The output of the command explain (analyze, buffers, costs off) reveals some important results:

1. We spent 0.148ms planning and about 1.5 seconds executing.

2. We executed the scalar subquery 1000,000 times and the time spent on executing the subquery once was 0.001 ms. The number 0.001 is a rounded number which means that it is inappropriate to use the number 0.001 to calculate the total time of executing the subquery 1,000,000 times. However, the toal time of executing the subquery can be calculated as follows:

0.001 * 1,000,000 = 1,000 ms

3. The elapsed time to perform Seq Scan on the table ORDERS_DETAIL can be calculated as follows:

1479.479 - 0.001 * 1,000,000 = 479.479 ms

4. While executing the scalar subqery we hit 1,000,000 buffers which means that the block was in the shared buffer cache and the block size of the table PROD is just 1.

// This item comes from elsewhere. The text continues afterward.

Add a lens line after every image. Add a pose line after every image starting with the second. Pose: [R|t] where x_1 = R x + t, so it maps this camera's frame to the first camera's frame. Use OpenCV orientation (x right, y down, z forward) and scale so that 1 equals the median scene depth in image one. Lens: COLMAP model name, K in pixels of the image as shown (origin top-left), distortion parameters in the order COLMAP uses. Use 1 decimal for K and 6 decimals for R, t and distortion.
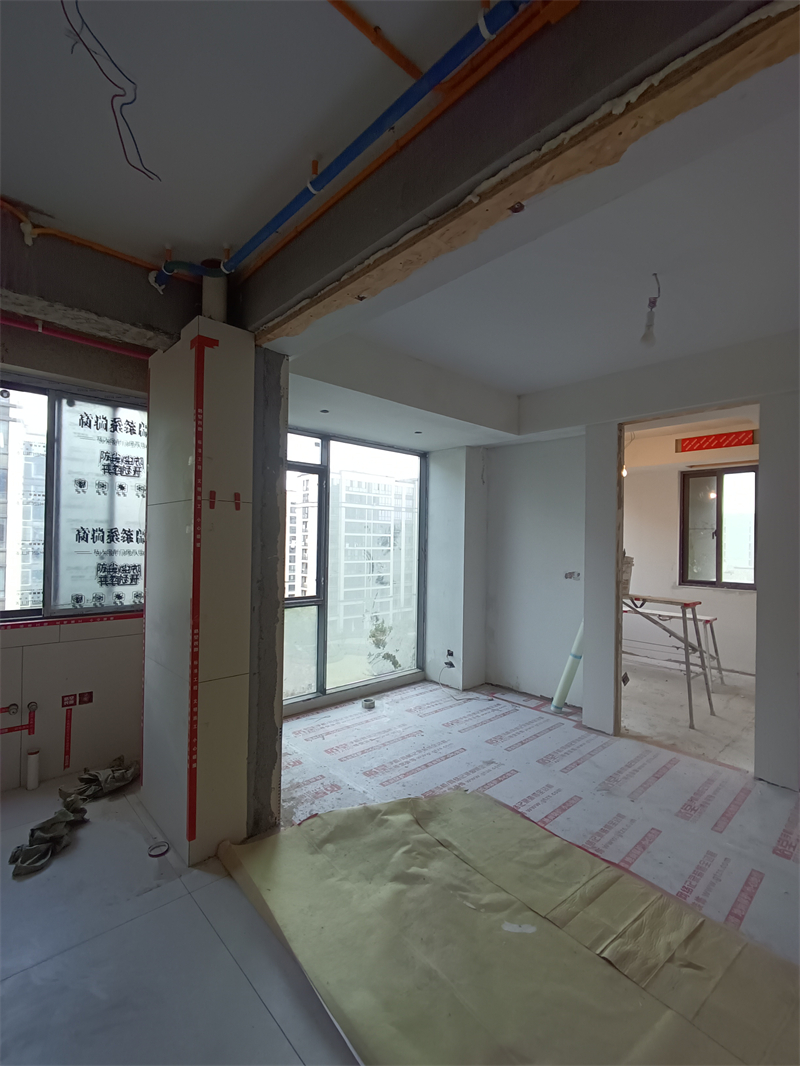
lens RADIAL K [[489.9, 0, 406.0], [0, 489.9, 535.8], [0, 0, 1]] dist [-0.006026, 0.002789]
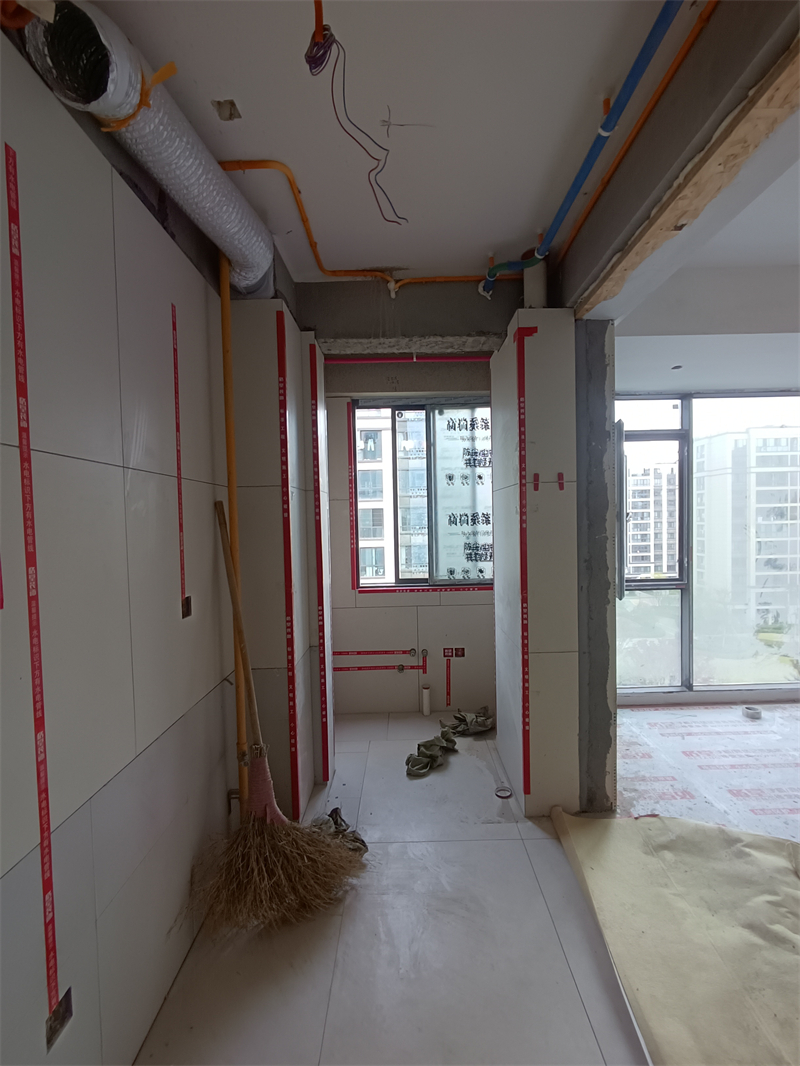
lens RADIAL K [[489.9, 0, 406.3], [0, 489.9, 534.3], [0, 0, 1]] dist [-0.006026, 0.002789]
pose [[0.731014, -0.013428, -0.682230, 0.105557], [0.041315, 0.998843, 0.024609, 0.000966], [0.681110, -0.046176, 0.730723, 0.034288]]
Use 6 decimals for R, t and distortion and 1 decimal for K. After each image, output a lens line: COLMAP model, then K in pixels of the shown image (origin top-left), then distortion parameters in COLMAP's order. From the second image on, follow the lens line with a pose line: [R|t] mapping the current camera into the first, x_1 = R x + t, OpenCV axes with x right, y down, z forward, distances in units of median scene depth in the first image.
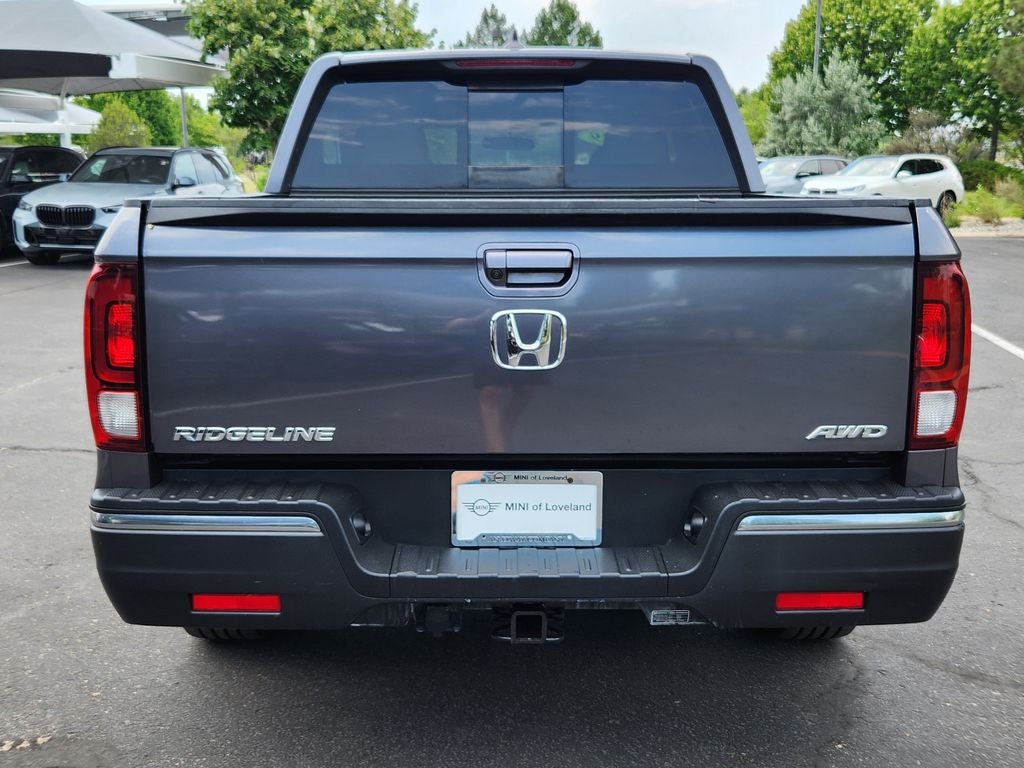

5. While doing Seq Scan on orders_detail we hit 32 (=1,000,032 - 1,000,000) buffers

and read 83302 blocks. A read means we went to the fiile system because we couldn't find 83302 blocks in the buffer cache. Unlike Oracle's execution plan, shared hit in PostgreSQL's execution plan does not include the number of disk IOs.

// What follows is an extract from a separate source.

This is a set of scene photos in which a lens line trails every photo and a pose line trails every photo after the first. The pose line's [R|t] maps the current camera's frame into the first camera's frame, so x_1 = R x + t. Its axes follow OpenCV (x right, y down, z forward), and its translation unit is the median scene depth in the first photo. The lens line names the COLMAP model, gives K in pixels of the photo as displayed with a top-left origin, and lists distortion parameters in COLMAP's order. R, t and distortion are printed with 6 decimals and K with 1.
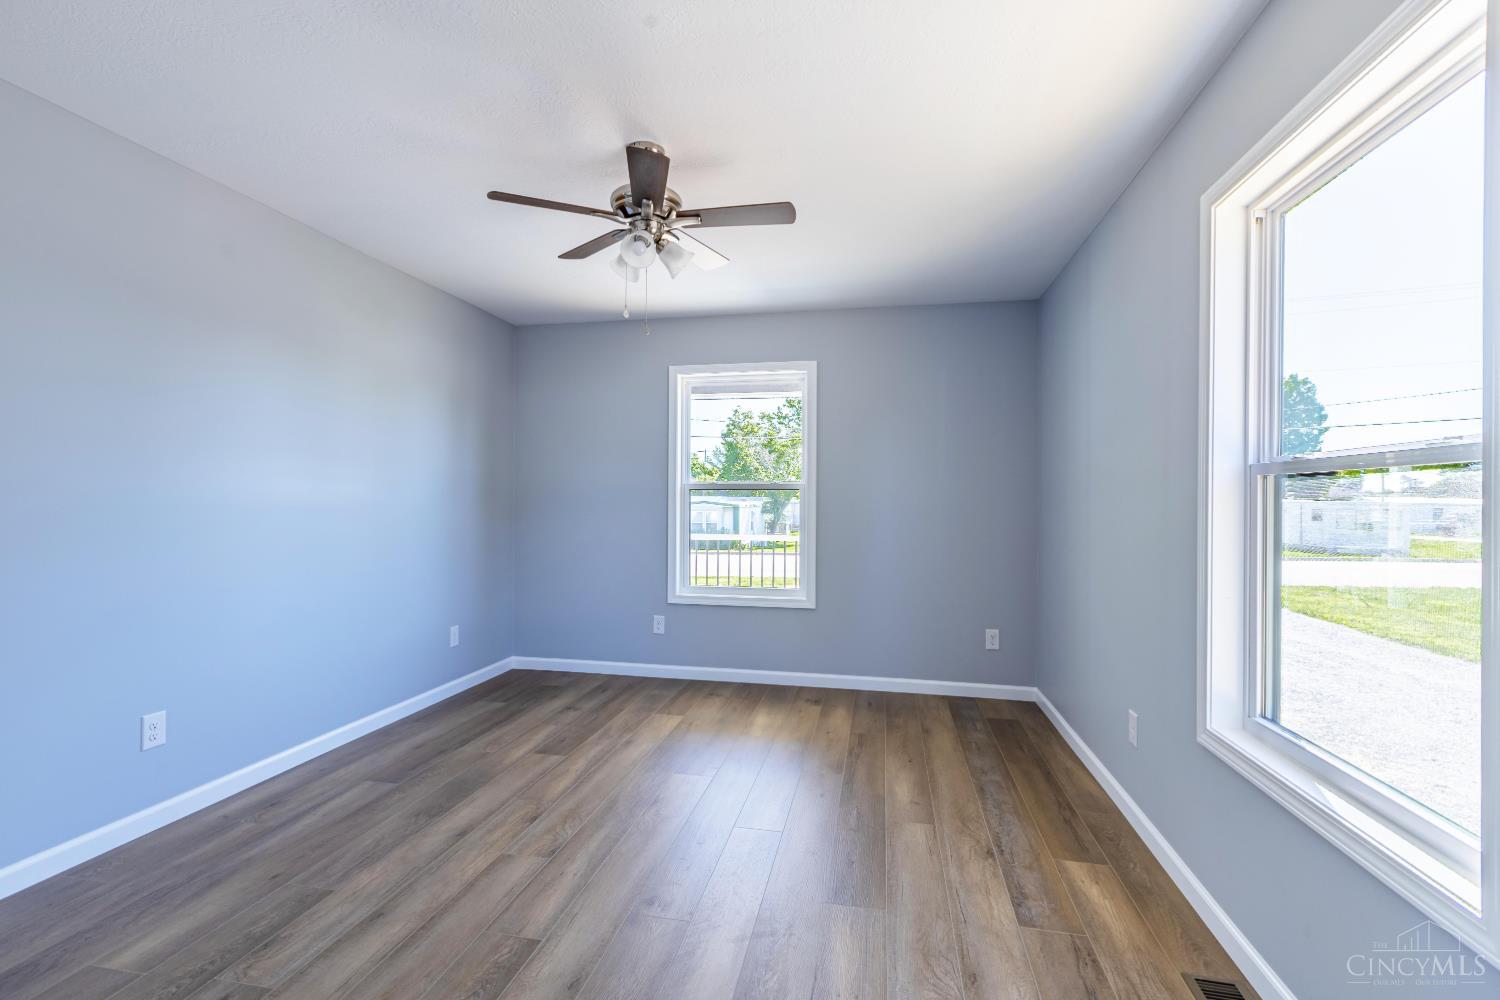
lens RADIAL K [[666.0, 0, 764.5], [0, 666.0, 500.5], [0, 0, 1]] dist [0.006603, 0.000291]
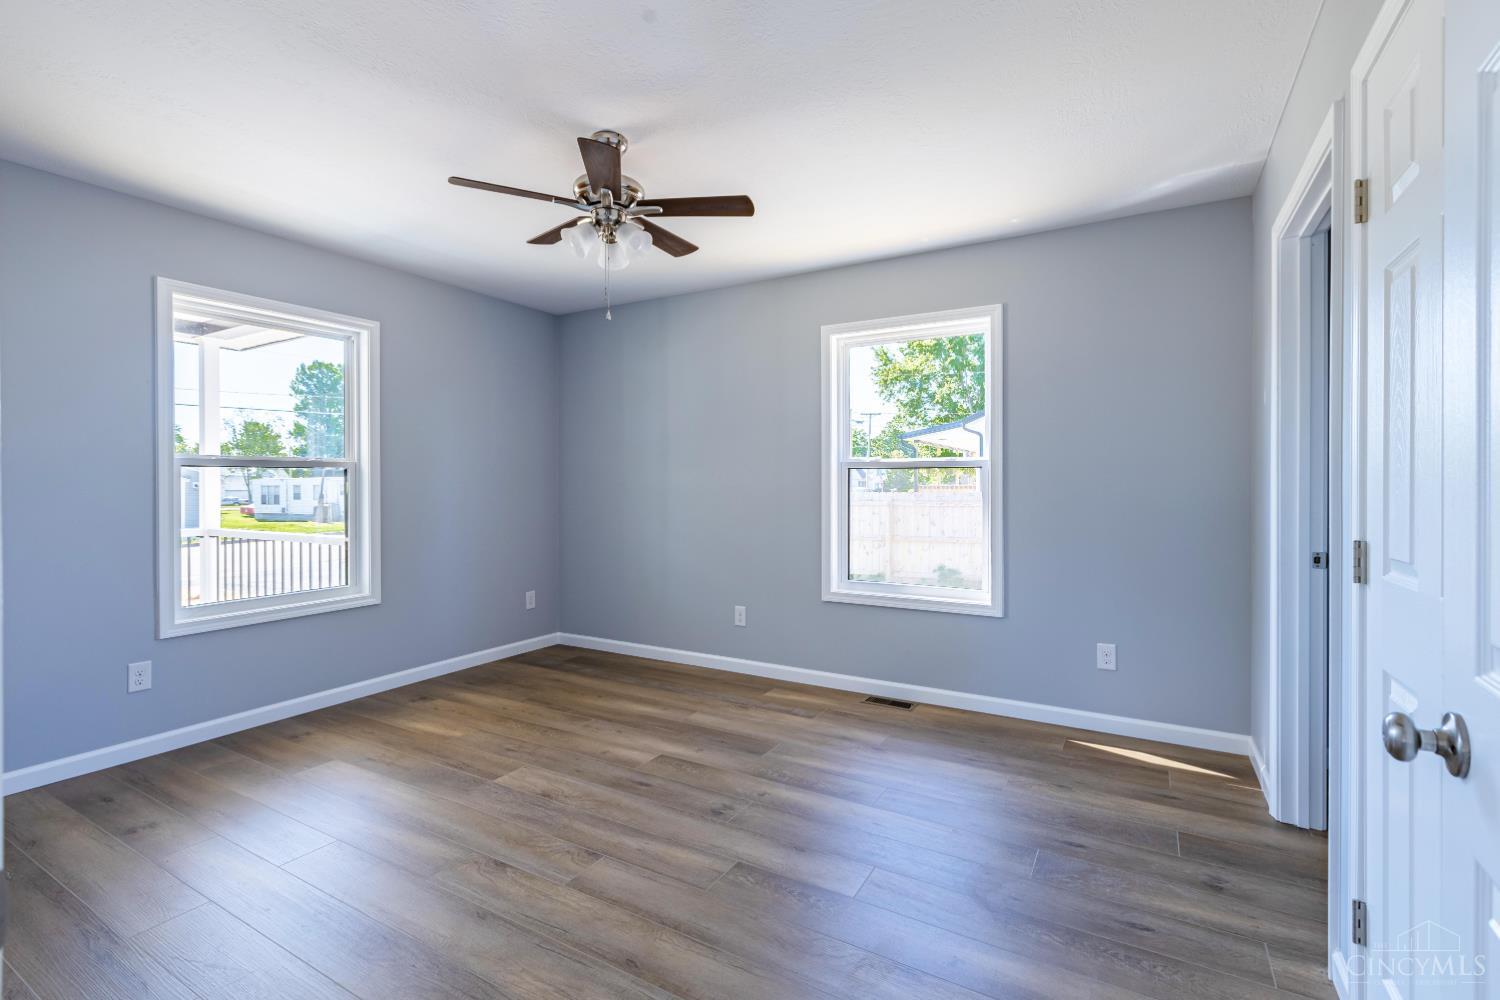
lens RADIAL K [[666.0, 0, 729.8], [0, 666.0, 486.3], [0, 0, 1]] dist [0.006603, 0.000291]
pose [[0.349662, -0.011898, 0.936800, -0.894013], [0.003419, 0.999929, 0.011424, -0.003156], [-0.936870, -0.000792, 0.349677, 0.386405]]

   When I checked the number of pages of the table orders_detail, the output of block IOs made sense.

select relpages from pg_class where relname='orders_detail';

relpages

-----------

83334

We can infer that it is going to take more than 1.52 seconds to receive 1000000 rows in full. Oracle server sends 15 rows first to the client, which is the reason why the rsuling data show up on the screen in 10 ms. The first node of the execution plan above tells us that it took just 0.076 ms to retrieve the first row. So we can safely predict that it would take less then 1ms to extract 15 rows. If we can send the 15 rows to the end user's screen like Oracle does it, the end user will feel the application program is very responsive.

In PostgreSQL this issue can be overcome with the use of SQL commands:
DECLARE a cursor and FETCH the needed rows.

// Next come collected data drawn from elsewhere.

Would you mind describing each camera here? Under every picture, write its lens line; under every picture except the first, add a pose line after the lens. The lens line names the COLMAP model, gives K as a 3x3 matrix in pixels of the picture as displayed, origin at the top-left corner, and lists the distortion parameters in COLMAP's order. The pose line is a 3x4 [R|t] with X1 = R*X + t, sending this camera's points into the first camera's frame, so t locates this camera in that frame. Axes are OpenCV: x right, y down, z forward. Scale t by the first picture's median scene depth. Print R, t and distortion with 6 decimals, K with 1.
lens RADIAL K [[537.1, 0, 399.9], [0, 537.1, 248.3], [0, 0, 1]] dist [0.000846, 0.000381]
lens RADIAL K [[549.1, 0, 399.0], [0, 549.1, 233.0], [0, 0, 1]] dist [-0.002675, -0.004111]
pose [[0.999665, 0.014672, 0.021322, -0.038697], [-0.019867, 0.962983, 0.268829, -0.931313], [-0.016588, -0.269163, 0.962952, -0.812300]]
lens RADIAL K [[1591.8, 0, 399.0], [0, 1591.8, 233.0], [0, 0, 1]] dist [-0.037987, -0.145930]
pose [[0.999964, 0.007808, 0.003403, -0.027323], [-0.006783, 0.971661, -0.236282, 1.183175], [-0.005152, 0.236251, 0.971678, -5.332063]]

It is somewhat cumbersome, though, you can have the client fetch the output in batches, several rows at a time. I put the original SQL statement into the "DECLARE a cursor and FETCH the needed rows" format.

analdb=# BEGIN;
BEGIN
Time: 0.615 ms
analdb=*#   declare c1 cursor FOR
analdb-*#    SELECT A.ORD_NO
analdb-*#       ,(SELECT PROD_NM
analdb(*#           FROM PROD
analdb(*#          WHERE PROD_ID = A.PROD_ID) AS PROD_NM
analdb-*#   FROM ORDERS_DETAIL A
analdb-*#  WHERE A.ORD_NO BETWEEN 1 AND 100000;  
Time: 2.392 ms
analdb=*# FETCH 10 FROM c1;   --Let's assume that the user screen can list ten rows at a time.

 ord_no |     prod_nm
--------+-----------------
      2 | 999997TEST_NAME
      3 | 999998TEST_NAME
      4 | 999999TEST_NAME
      5 | 999995TEST_NAME
      6 | 999996TEST_NAME
      7 | 999997TEST_NAME
      8 | 999998TEST_NAME
      9 | 999999TEST_NAME
     10 | 999995TEST_NAME
     11 | 999996TEST_NAME
(10 rows)

Time: 0.309 ms

Note that the total elapsed time to send the 10 rows to the client can be calculated as follows:
0.615 + 2.392 + 0.309 = 3.4 ms

Now the end user will be able to see the output in 3.4 ms. From the end user's point of view this technique yields a significant speedup: 1520 ms -> 3.4 ms. If the end user wants to see the next screen, the application program has to issue the "FETCH 10 FROM c1" again. Then the client server will be able to receive the next 10 rows.

If you want the C1 cursor to be used after the transaction that created it successfully commits, you should specify WITH HOLD when declaring a cursor.

BEGIN;
  declare c1 cursor WITH HOLD FOR
   SELECT A.ORD_NO
      ,(SELECT PROD_NM
          FROM PROD
         WHERE PROD_ID = A.PROD_ID) AS PROD_NM
  FROM ORDERS_DETAIL A
 WHERE A.ORD_NO BETWEEN 1 AND 100000;
FETCH 10 FROM c1;
COMMIT;

You will notice that when declaring the C1 cursor, it took just 2.392 ms.

If a cursor is used, the planner selects a plan that optimally retrieves the number of rows equal to cursor_tuple_fraction (0.1 by default) of the total number of matching rows. So the execution plan of the query in a cursor may be different from that of the original SQL statement.

As always, I hope this article will save someone a bit of time learning, debugging, and optimizing.

Conclusion

You can implement the Oracle feature "Partial Range Processing" by issuing your query in a "DECLARE a cursor and FETCH the needed rows" format.